Hola Sergio, soy Silvia. Nada, que estoy aquí en el bar de la plaza, delante de la academia. Bueno, no sé… Espero un rato más. Supongo que estarás liado con una reunión o algo, ¿no?

Cuelga el teléfono con un mal rollo enorme. No tiene demasiado claro que él esté en la academia. Son casi las nueve de la noche. Entonces observa a un señor que sale; parece el conserje. Cierra la puerta con llave y se marcha. Está claro. No queda nadie dentro, y Sergio no se ha presentado.

Silvia deja el dinero del té con leche encima de la mesa y se marcha corriendo.

—¡Chica, que te dejas el cambio! —le grita el camarero.

—¡Para ti! —contesta Silvia desde lejos con la voz entrecortada.

Está muerta de frío. No tiene ganas de hablar con nadie. Sólo quiere que pasen las horas para encontrar una respuesta en su móvil. Entonces se decide. Lo apaga y se mete en el primer cine que encuentra. No sabe ni por qué ha entrado. No le importa. No quiere pensar.
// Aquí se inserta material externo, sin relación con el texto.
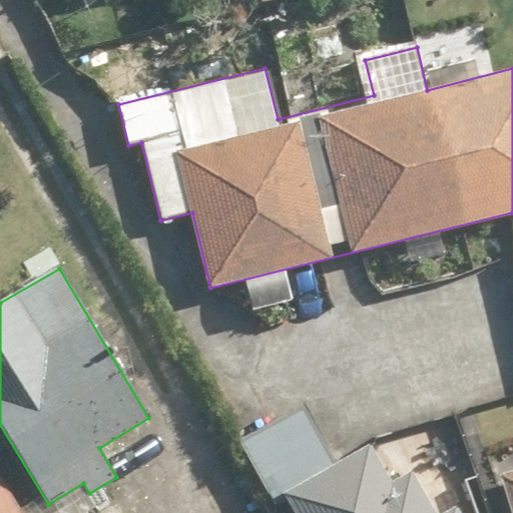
[(302,405),(238,441),(275,503),(286,497),(295,512),(457,512),(453,505),(439,512),(434,512),(410,469),(389,481),(367,444),(334,463),(302,405)]
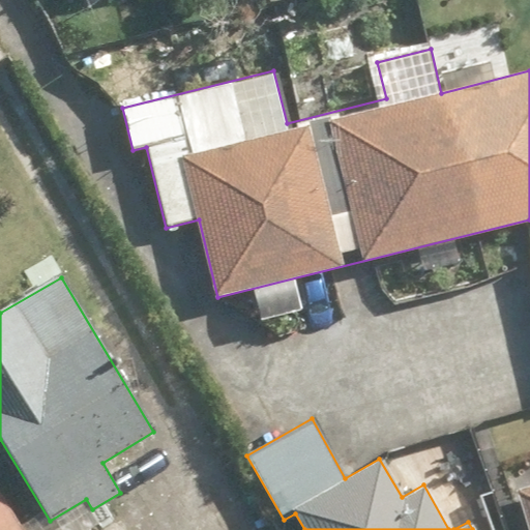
[(529,529),(529,483),(517,489),(528,529),(529,529)]
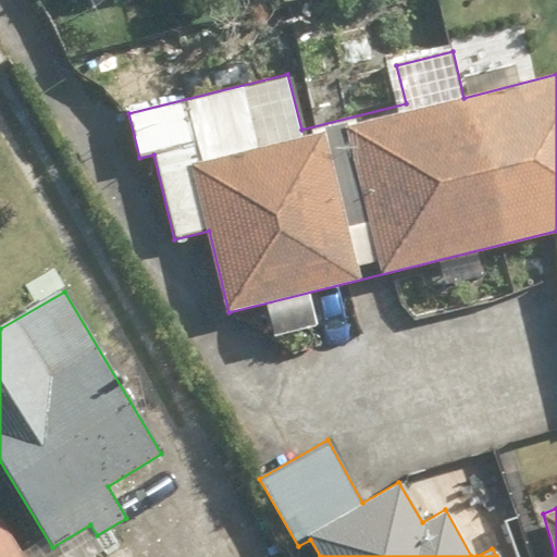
[(22,556),(0,519),(0,556),(22,556)]
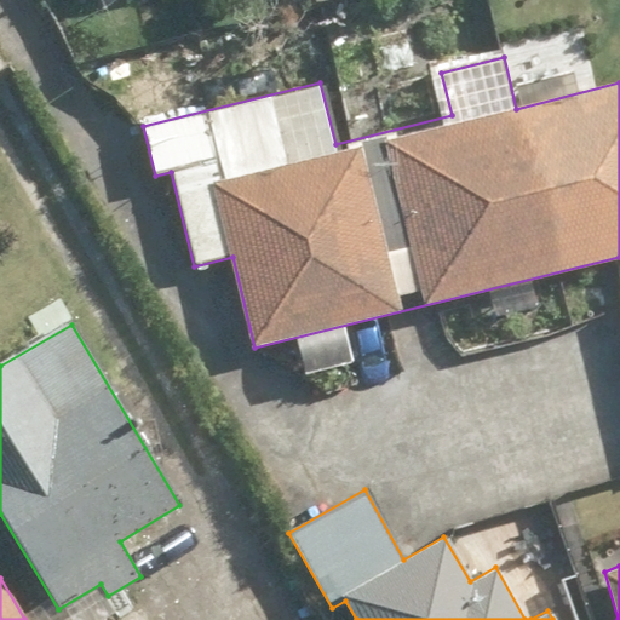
All buildings are outlined.
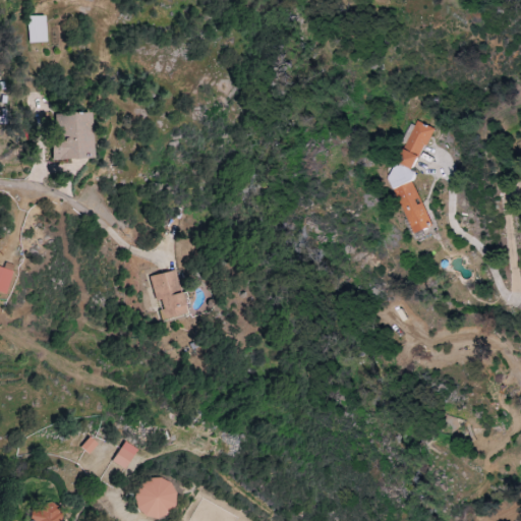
[(46,15),(26,16),(27,43),(47,42),(46,15)]
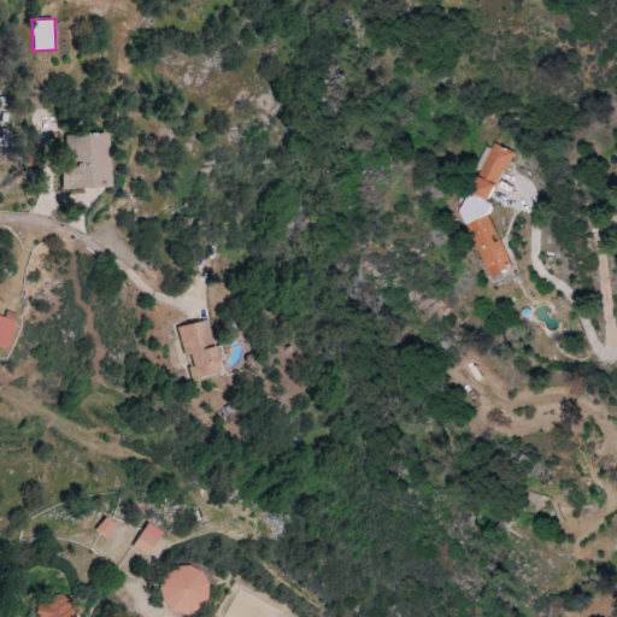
[(65,135),(66,166),(62,166),(63,189),(103,187),(103,182),(112,182),(110,133),(65,135)]
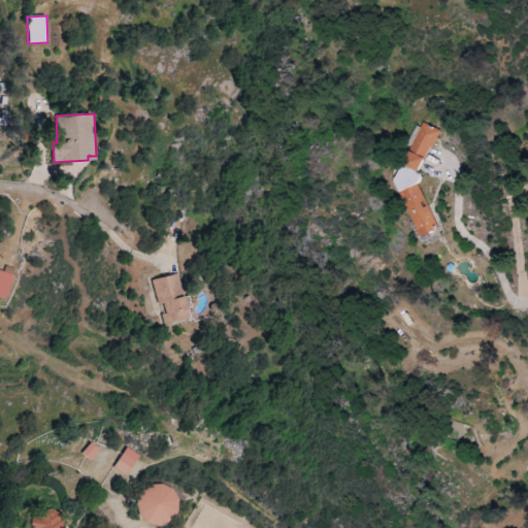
[(441,130),(425,123),(407,162),(409,165),(402,182),(405,190),(402,195),(410,215),(416,217),(423,237),(440,230),(423,186),(426,177),(424,171),(441,130)]
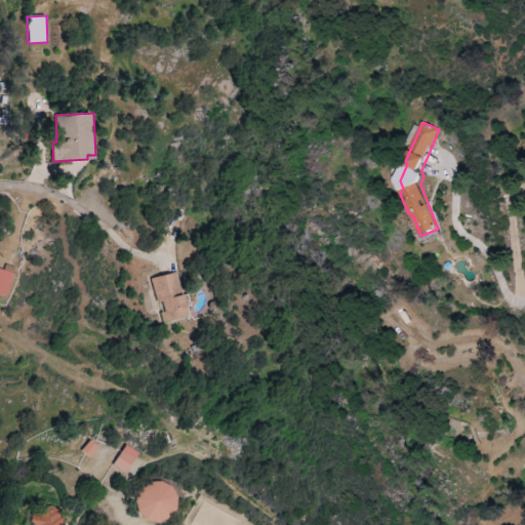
[(0,294),(5,296),(13,274),(0,269),(0,294)]
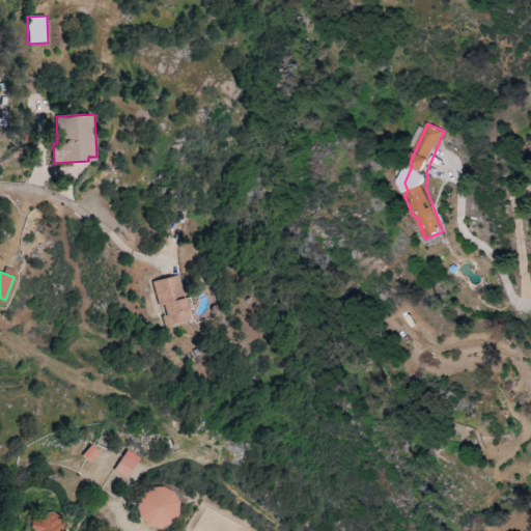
[(165,327),(194,319),(188,298),(185,299),(179,275),(152,281),(159,307),(165,305),(167,315),(162,316),(165,327)]
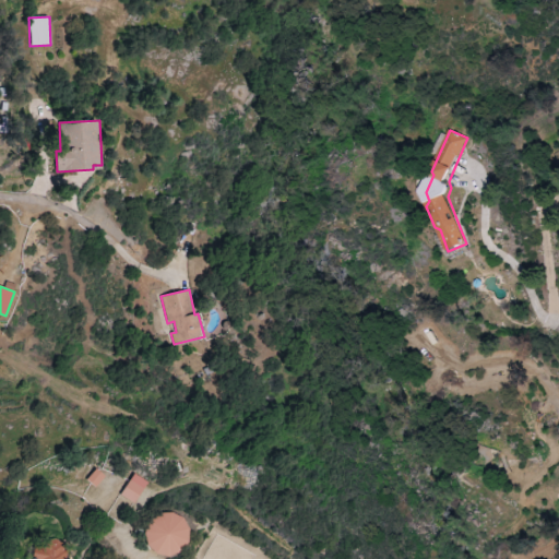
[(137,504),(147,482),(131,474),(120,497),(137,504)]
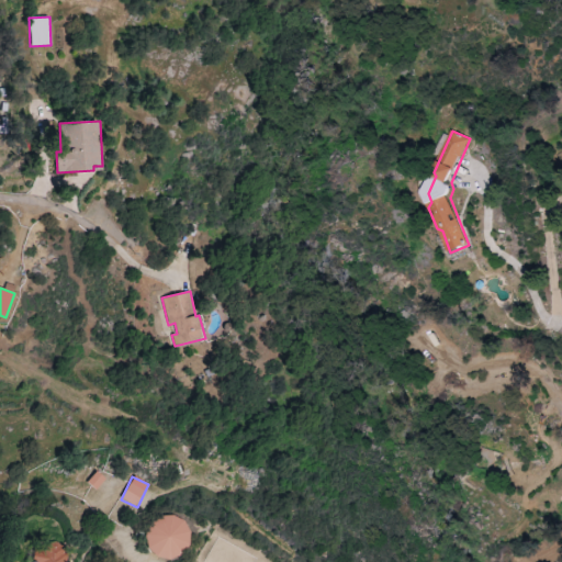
[(159,512),(142,546),(173,561),(177,561),(194,529),(159,512)]
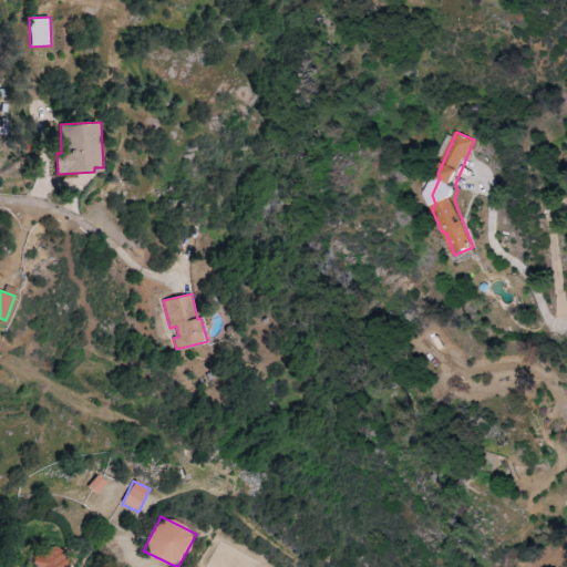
[(66,566),(69,550),(52,548),(51,557),(34,555),(33,566),(37,566),(35,566),(66,566)]
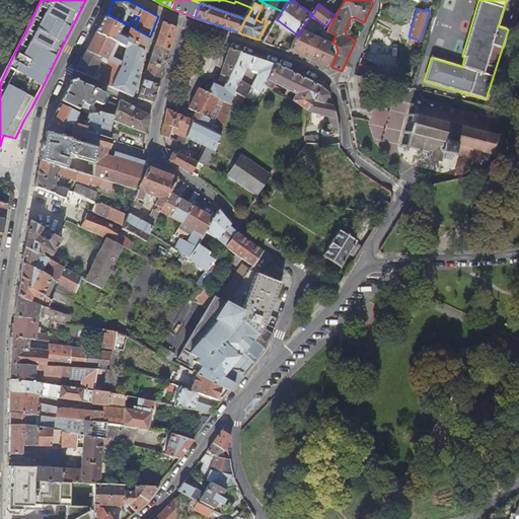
[(145,49),(150,36),(135,28),(132,26),(129,35),(121,31),(125,23),(107,14),(98,30),(127,45),(128,41),(145,49)]
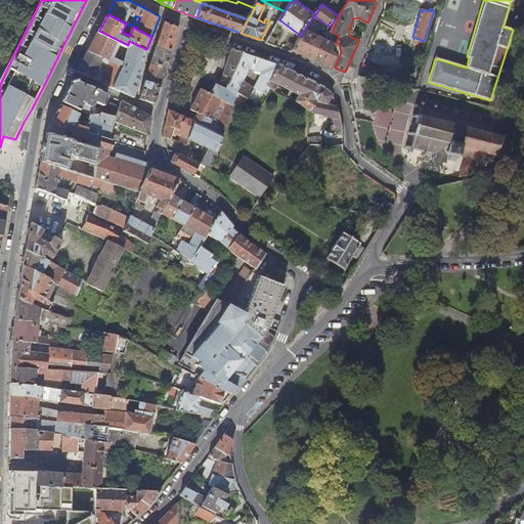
[(159,45),(174,50),(180,27),(166,20),(159,45)]
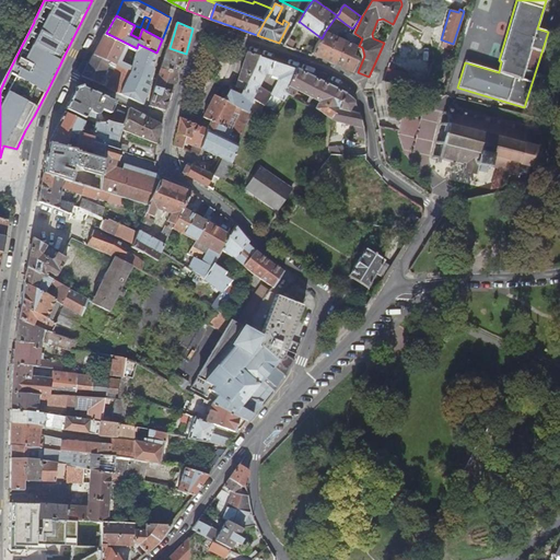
[(348,35),(350,32),(352,28),(346,24),(341,32),(348,35)]
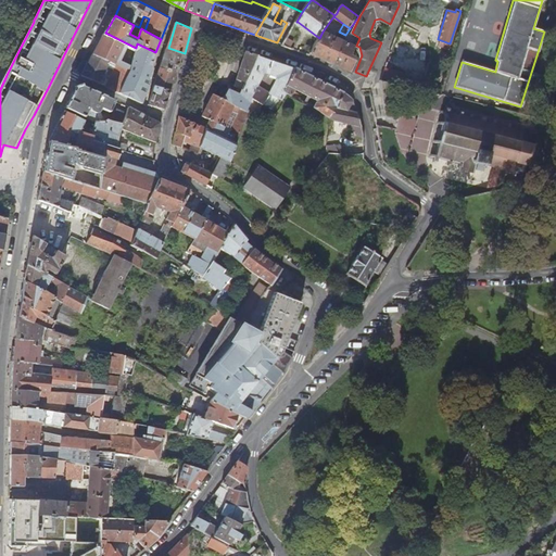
[(283,45),(290,47),(295,34),(289,30),(283,45)]
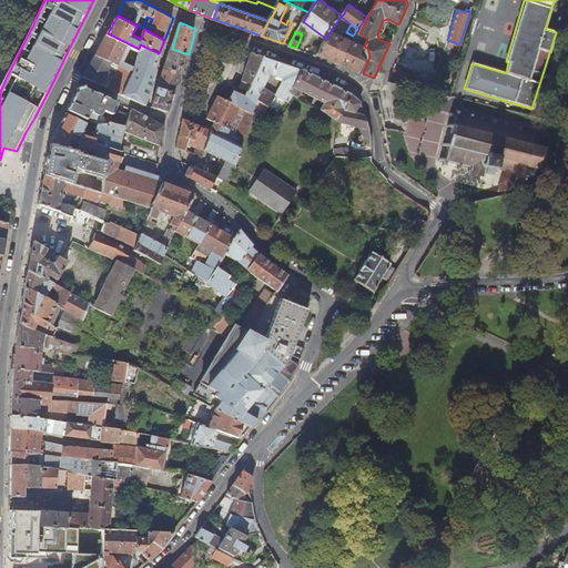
[(361,53),(364,47),(354,42),(330,32),(326,39),(320,53),(359,71),(365,59),(364,58),(359,56),(361,53)]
Unas horas antes, en casa de Sergio

Sergio y Manu acaban de comer. Están con los cafés cuando llaman a la puerta. Es el vecino, Vladimir, que va allí con una botella de vodka. Acaba de llegar de Moscú y lo quiere celebrar con sus vecinos.

—¡Vladimir! Has vuelto —dice Sergio, emocionado.

—Chicos, os he echado de menos. Un chupito para celebrarlo.

Vladimir también pinta, aunque lo suyo es ser pintor de fachadas. Lleva más de tres años viviendo en España y, gracias a Sergio y Manu, habla un castellano casi perfecto. Es el típico vecino que se presenta sin avisar, que tiene una novia diferente cada mes y a quien le encanta el fútbol. Lo han echado mucho de menos en los dos meses en que ha estado fuera. Es de esas personas que parece que no están, pero que hacen tanta compañía que en seguida se las echa en falta. Les explica que su familia está bien, que no sabe cuándo podrá volver y que se alegra de que todavía vivan en el piso de al lado.

Tres chupitos más tarde, Sergio se da cuenta de que llega tarde a sus clases.

—Chicos, me tengo que marchar.

—Pero si sólo te has tomado tres chupitos de nada —bromea Vladimir.

—En serio, que tengo que dar clase y conducir. Un profesor que llega a clase borracho no queda nada serio.

Sergio sale a la calle un pelín mareado. Tal vez no tendría que coger la moto, pero son casi las cinco, llega tarde a clase, y luego ha quedado con Silvia. ¿Qué le va a contar? ¿Que no ha cogido la moto porque iba bebido a las cinco de la tarde? Ni hablar.

Se pone el casco. Sube a la moto y le da gas. Parado en un semáforo a dos manzanas de la plaza, se pone a pensar en Silvia. No tiene muy claro lo que le va a decir. Tal vez tenga razón Manu y, en el caso de no tener las cosas claras, lo mejor sería no hacer nada, pero entonces tendría que anular su cita con ella.

Mientras piensa en todo eso, el semáforo se ha puesto en verde y el chico sigue ensimismado. Entonces, el coche de detrás le pita muy fuerte. Sergio se asusta y cae de lado. Es un golpe tonto, pero la moto le cae encima, le aplasta la pierna contra el bordillo y hace palanca. Sergio pierde el conocimiento.

Menos de media hora después, se encuentra en el hospital, a punto de que lo operen de urgencia y con una posible retirada de carné por superar la tasa de alcohol permitida.